## TASK DESCRIPTION
Beginning at the first line of the rows and stopping after the line that contains "návštěvníků.", convert those lines into a Markdown table with the columns No. and Text. Number each line and omit any blank lines.

## INPUT FOR THIS TASK
========

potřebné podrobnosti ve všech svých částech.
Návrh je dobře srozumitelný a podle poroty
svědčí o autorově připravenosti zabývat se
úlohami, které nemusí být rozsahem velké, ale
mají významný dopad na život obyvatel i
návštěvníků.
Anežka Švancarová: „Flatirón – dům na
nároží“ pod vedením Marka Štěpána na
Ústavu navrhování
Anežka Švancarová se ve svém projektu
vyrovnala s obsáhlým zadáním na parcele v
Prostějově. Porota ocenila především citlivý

========

## FINISHED EXERCISE
| No. | Text |
|---|---|
| 1 | potřebné podrobnosti ve všech svých částech. |
| 2 | Návrh je dobře srozumitelný a podle poroty |
| 3 | svědčí o autorově připravenosti zabývat se |
| 4 | úlohami, které nemusí být rozsahem velké, ale |
| 5 | mají významný dopad na život obyvatel i |
| 6 | návštěvníků. |